Die Zahl der Katholiken in Afrika ist in den vergangenen Jahren rasant gestiegen. Wird die katholische Kirche Afrikas künftig eine größere Rolle in der Weltkirche spielen?

Eigentlich tut sie das schon, wenn man sieht, welche Kardinäle im Augenblick ernannt werden. Auch mit Blick auf die gesamtkirchliche Tätigkeit in Rom wächst die Zahl der Afrikaner sehr stark. Wir spüren das ebenso hier bei uns, wo Priester aus Afrika eingesetzt werden. Das führt mitunter zu neuen theologischen Ansätzen. Da spürt man eine Kirche im Aufbruch, die zukunftsorientiert ist.

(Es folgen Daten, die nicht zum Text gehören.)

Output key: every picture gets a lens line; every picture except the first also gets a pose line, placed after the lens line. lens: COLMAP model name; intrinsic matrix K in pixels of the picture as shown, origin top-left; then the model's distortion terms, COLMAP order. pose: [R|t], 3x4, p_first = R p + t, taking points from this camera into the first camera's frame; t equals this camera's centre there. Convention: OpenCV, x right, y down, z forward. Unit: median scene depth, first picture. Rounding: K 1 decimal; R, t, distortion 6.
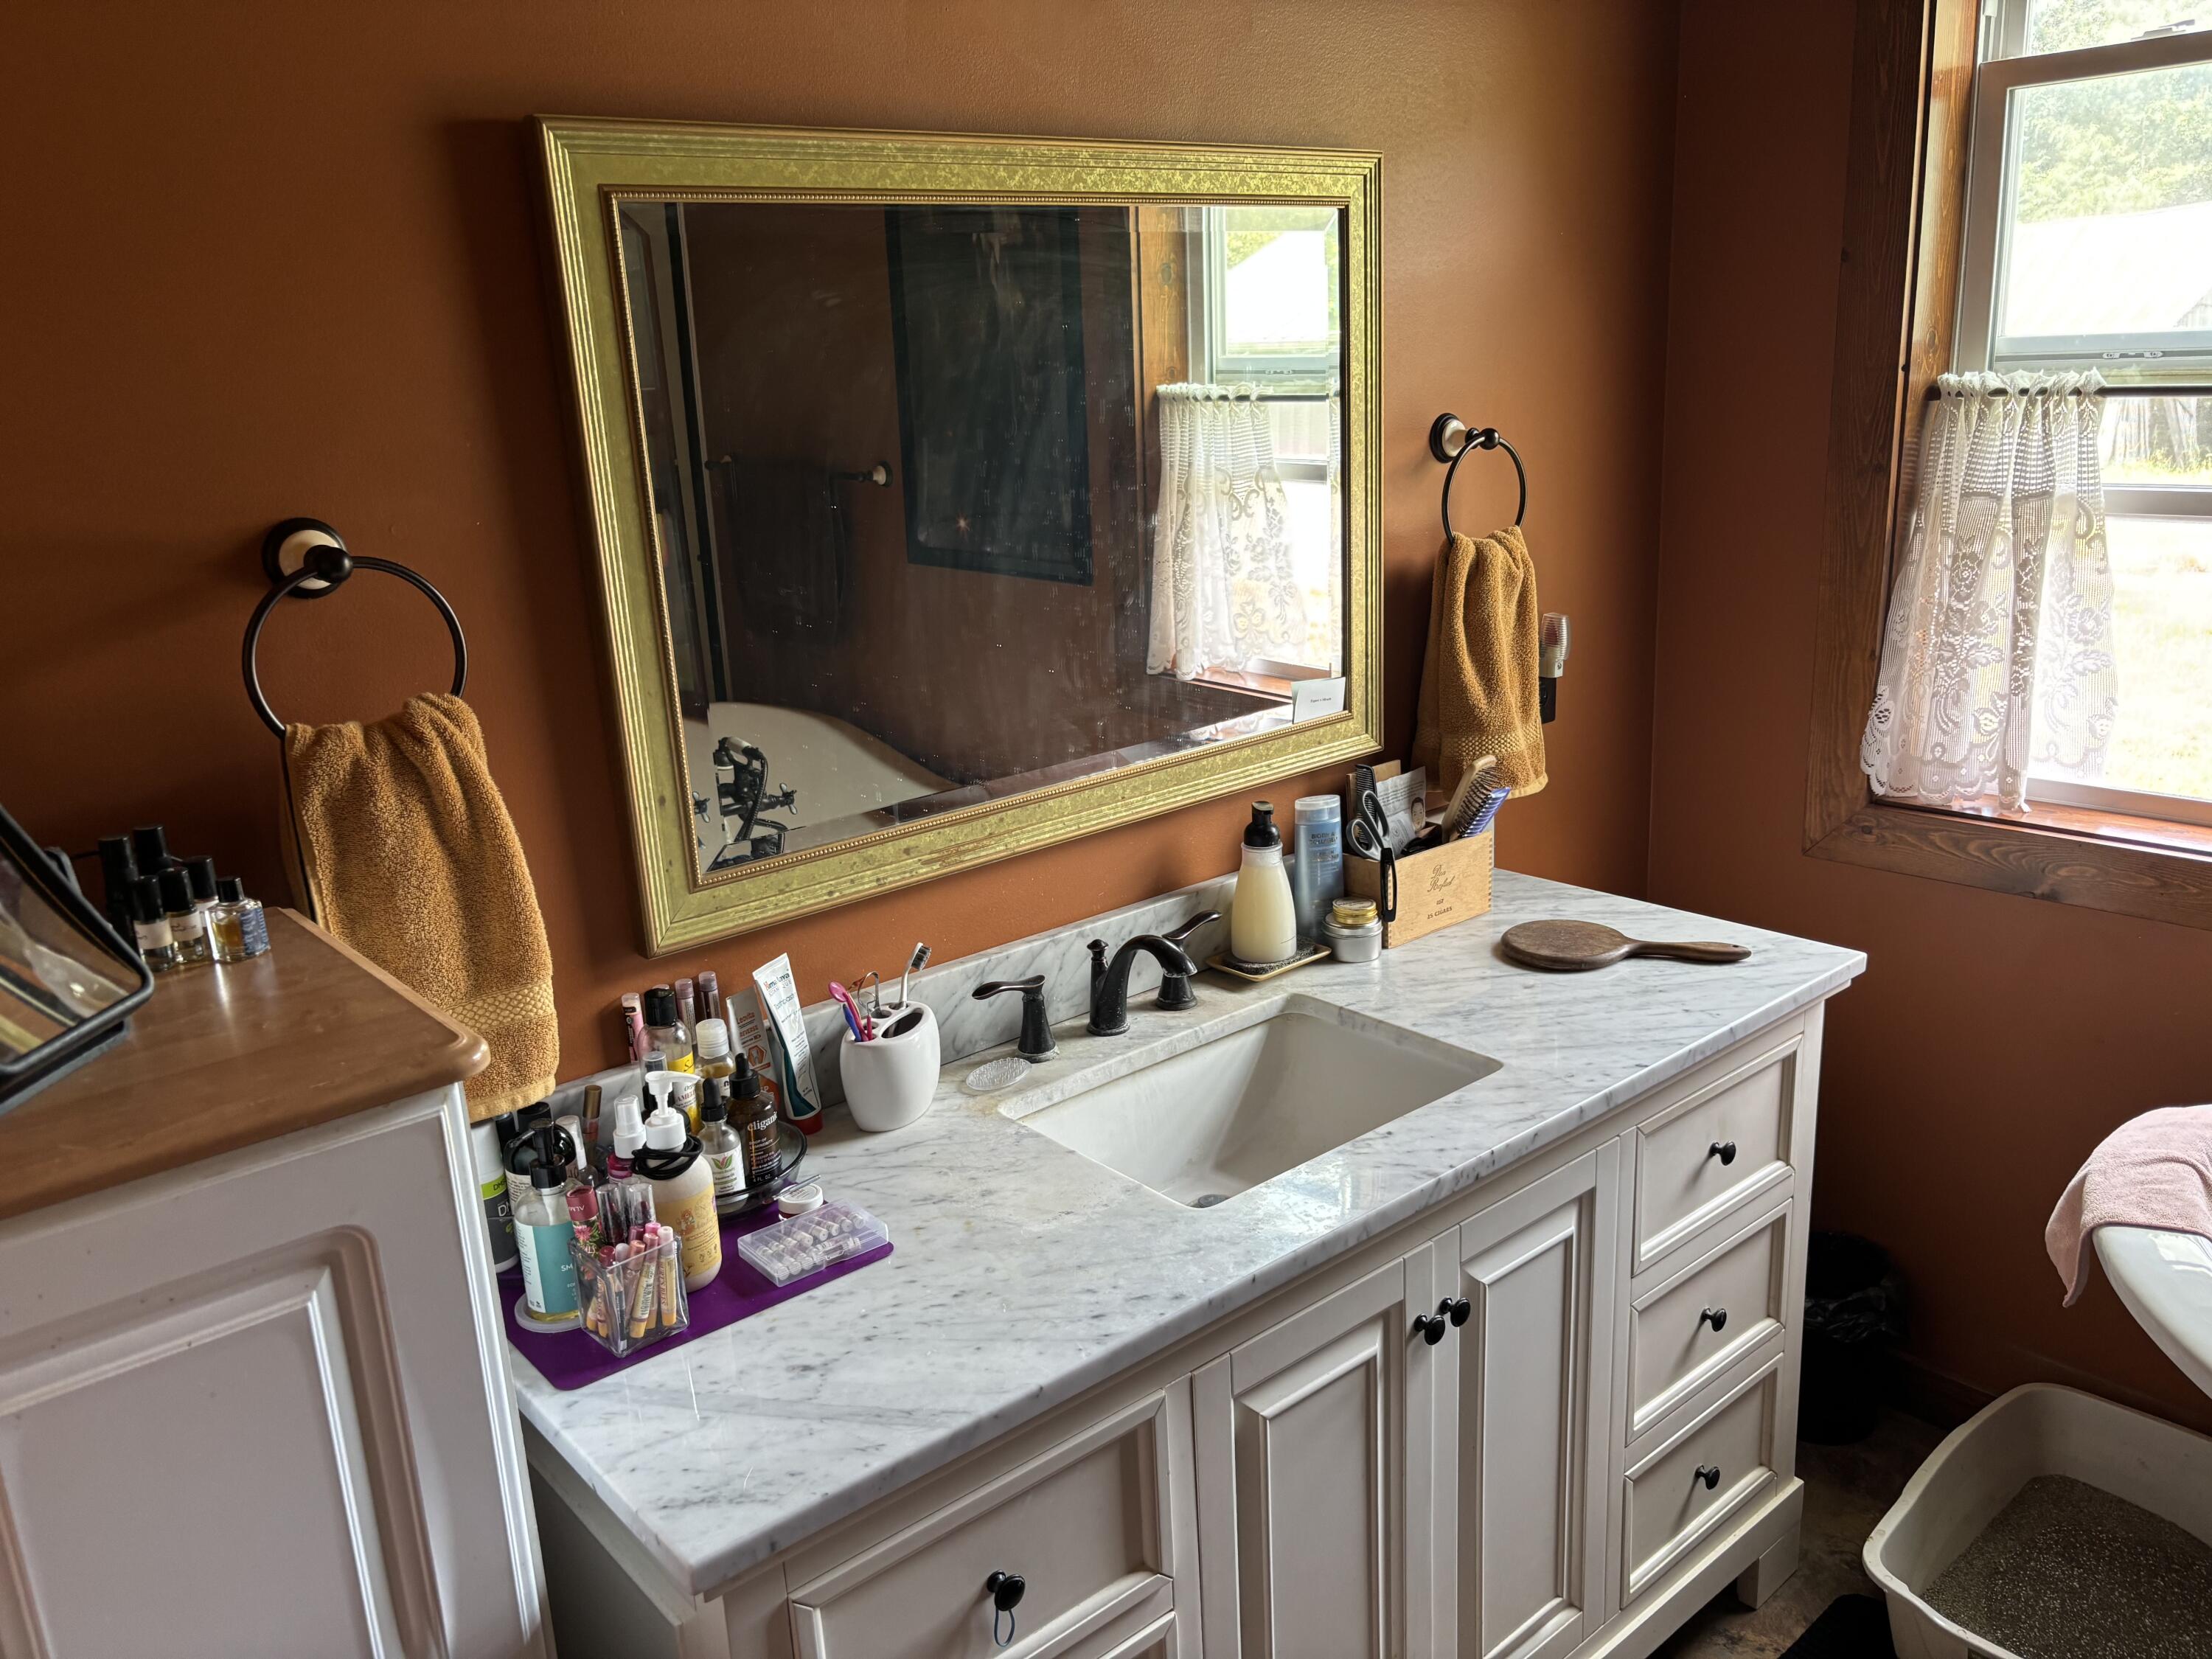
lens RADIAL K [[1684.5, 0, 1105.7], [0, 1684.5, 839.6], [0, 0, 1]] dist [0.049733, -0.061385]
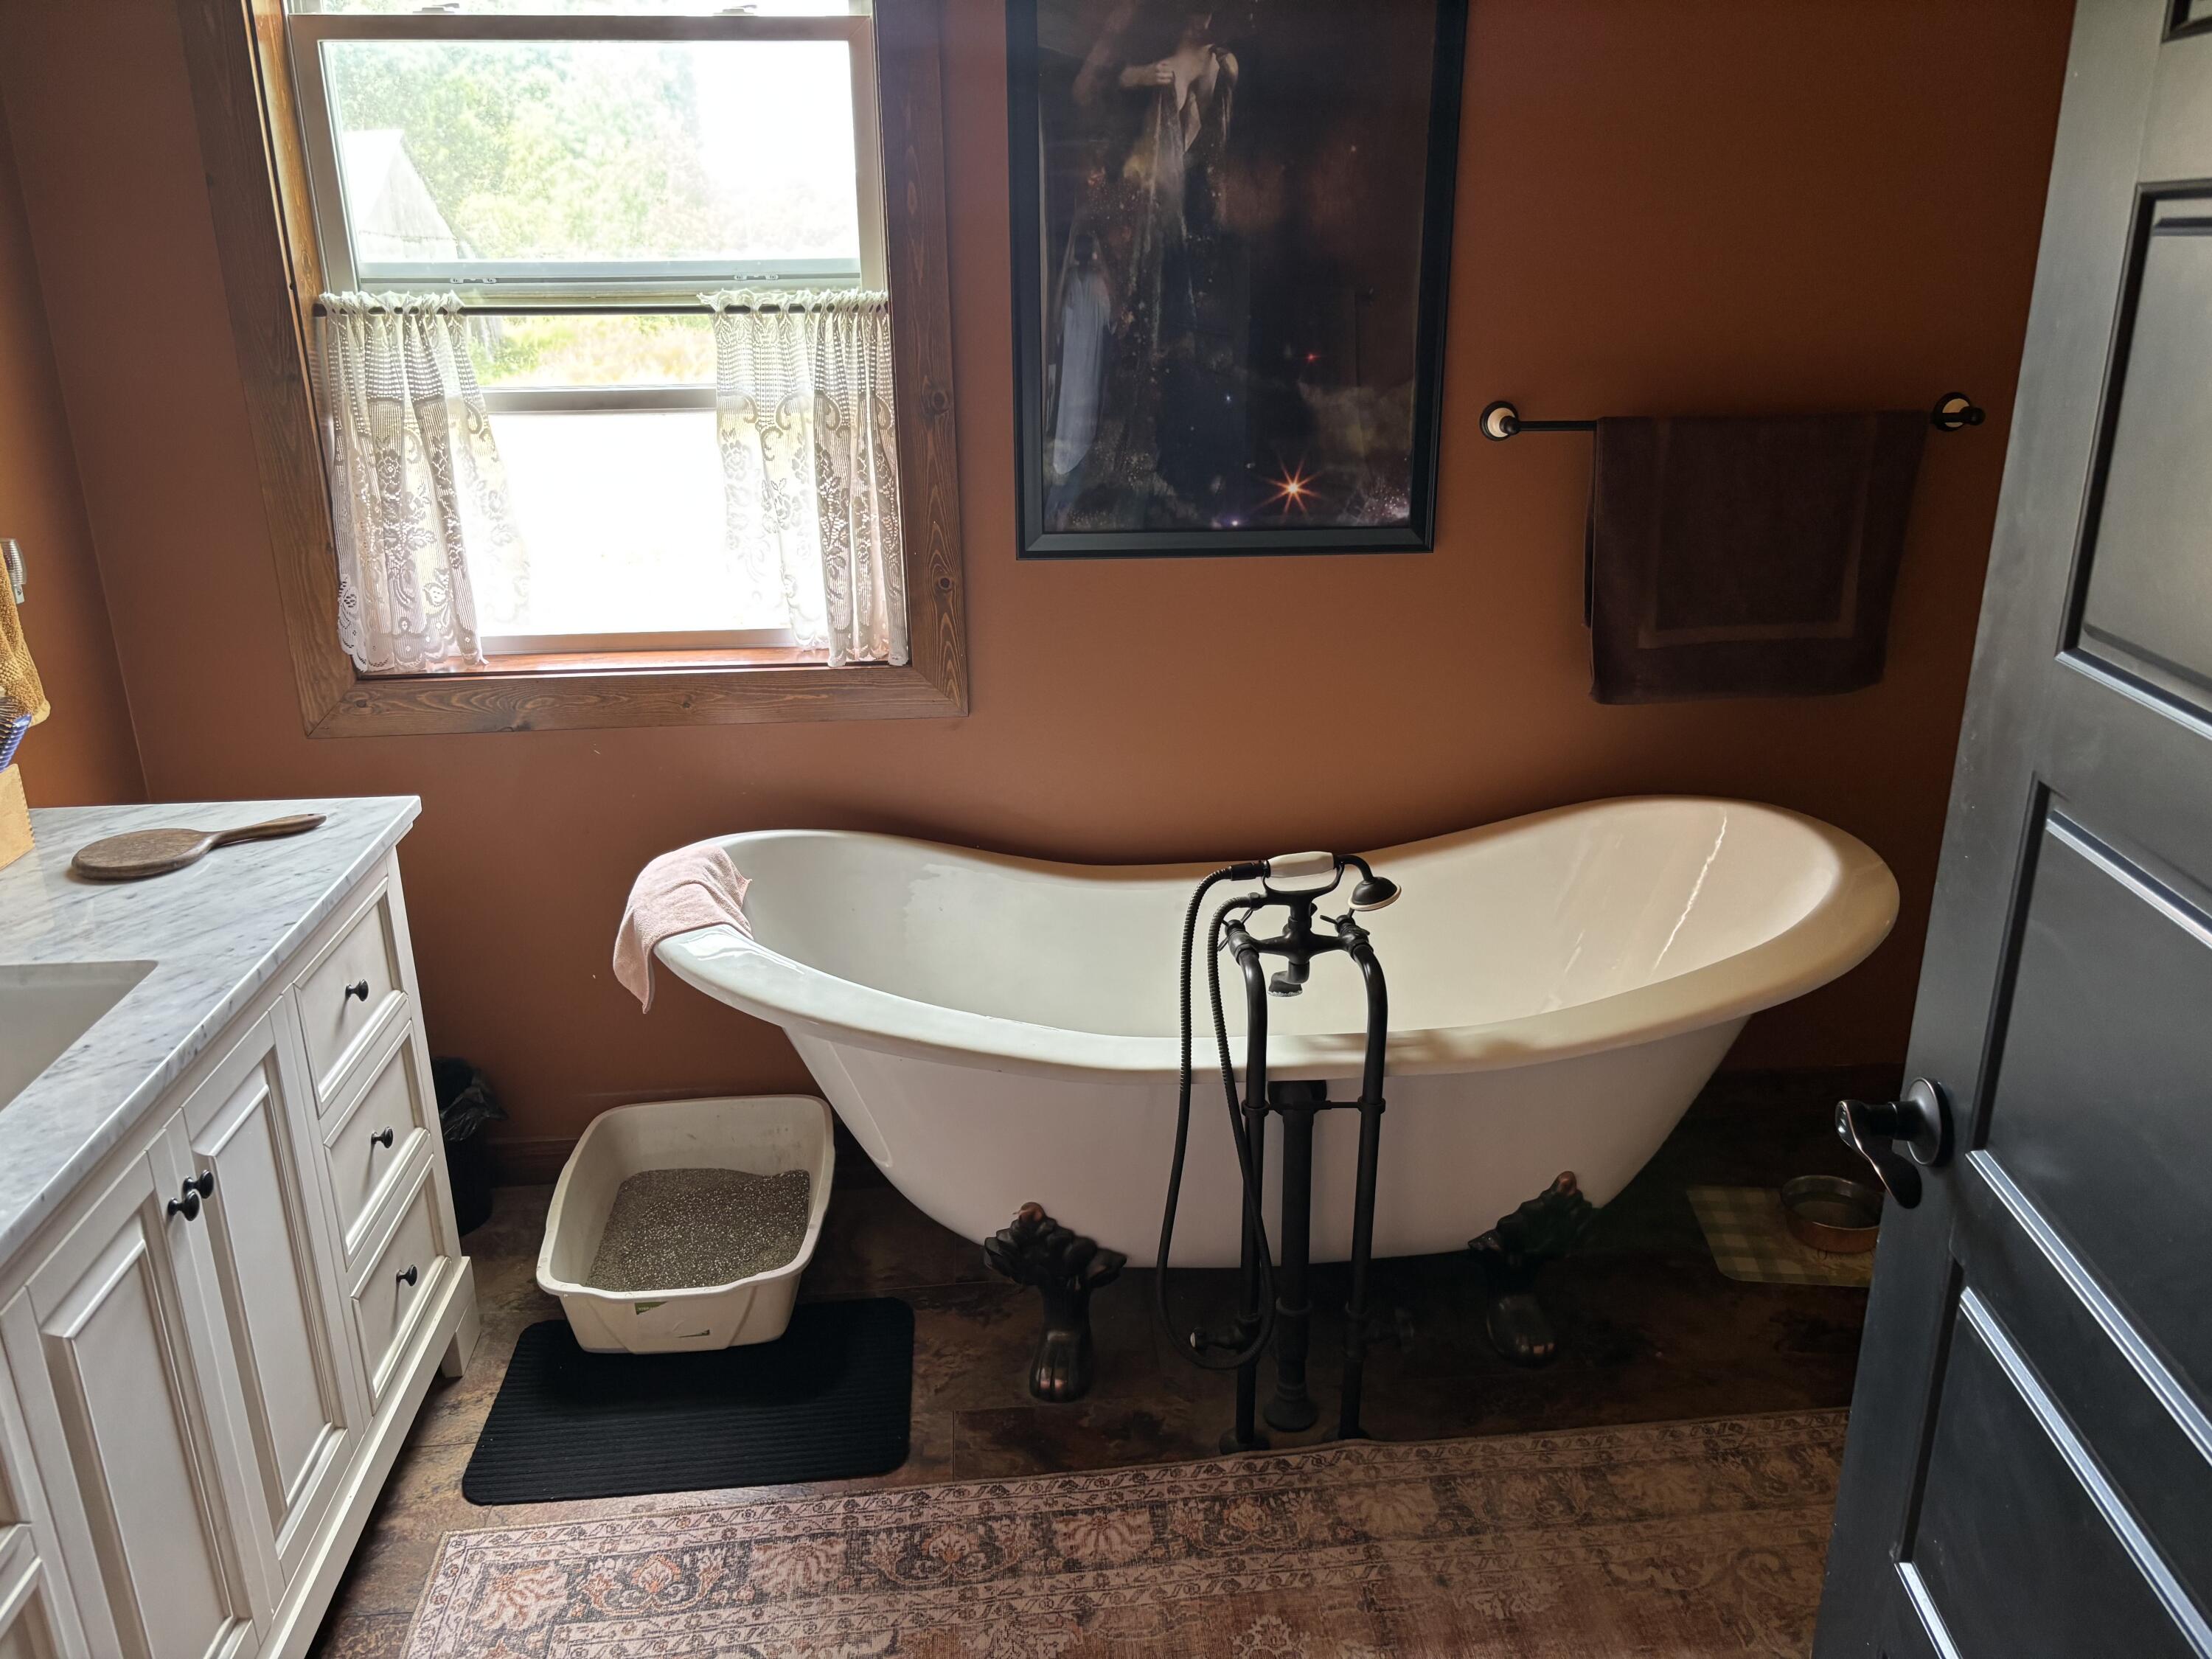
lens RADIAL K [[1684.5, 0, 1115.2], [0, 1684.5, 829.3], [0, 0, 1]] dist [0.049733, -0.061385]
pose [[0.581760, -0.229061, 0.780440, -0.176188], [0.200698, 0.970282, 0.135175, 0.026154], [-0.788210, 0.077993, 0.610444, -0.081189]]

Sie haben in einer Rede beim Treffen in Antananarivo Materialismus und Konsumorientierung in den westlichen Gesellschaften kritisiert, die mitverantwortlich seien für Leid in Afrika. Wie kann es gelingen, in dieser Hinsicht zu einem Umdenken beizutragen?

Die deutsch-afrikanischen Treffen bieten zumindest eine Möglichkeit dazu. Wir stellen leider fest, dass Menschen in Deutschland und Europa - was gesamtheitliche Entwicklung angeht - sogar ein wenig retardieren. Zum Beispiel, wenn ich gesamtheitliche Entwicklung des Menschen darin sehe, dass er sich mit Leib, Geist und Seele entwickelt. Der Leib ist bei uns gut genährt, es gibt viel Anregung für den Geist. Allerdings haben wir - bezogen auf die Seele - zum Teil retardierende Elemente.

Spiritualität, die Beziehung zu Gott - das geht zurück. Geht das Gleichgewicht verloren, weil durch Konsumismus zu viel für den Leib getan wird, ist das schädlich für die Seele und die gesamte Entwicklung der Menschen. Dann wird eben das Klima geschädigt, Naturressourcen werden ungebührlich ausgebeutet. Das hängt alles zusammen.

Es gibt seit Jahren eine Partnerschaft zwischen dem Erzbistum Bamberg und dem Bistum Thies im Senegal. Was haben Sie persönlich daraus gelernt?

Wir haben vor allem in Sachen lebendige Liturgie viel gelernt. Außerdem ist ein offenes Eintreten für den Glauben im Senegal vollkommen üblich. Das geschieht hier eher wenig, verschämt und zumeist nur in kleinen Kreisen.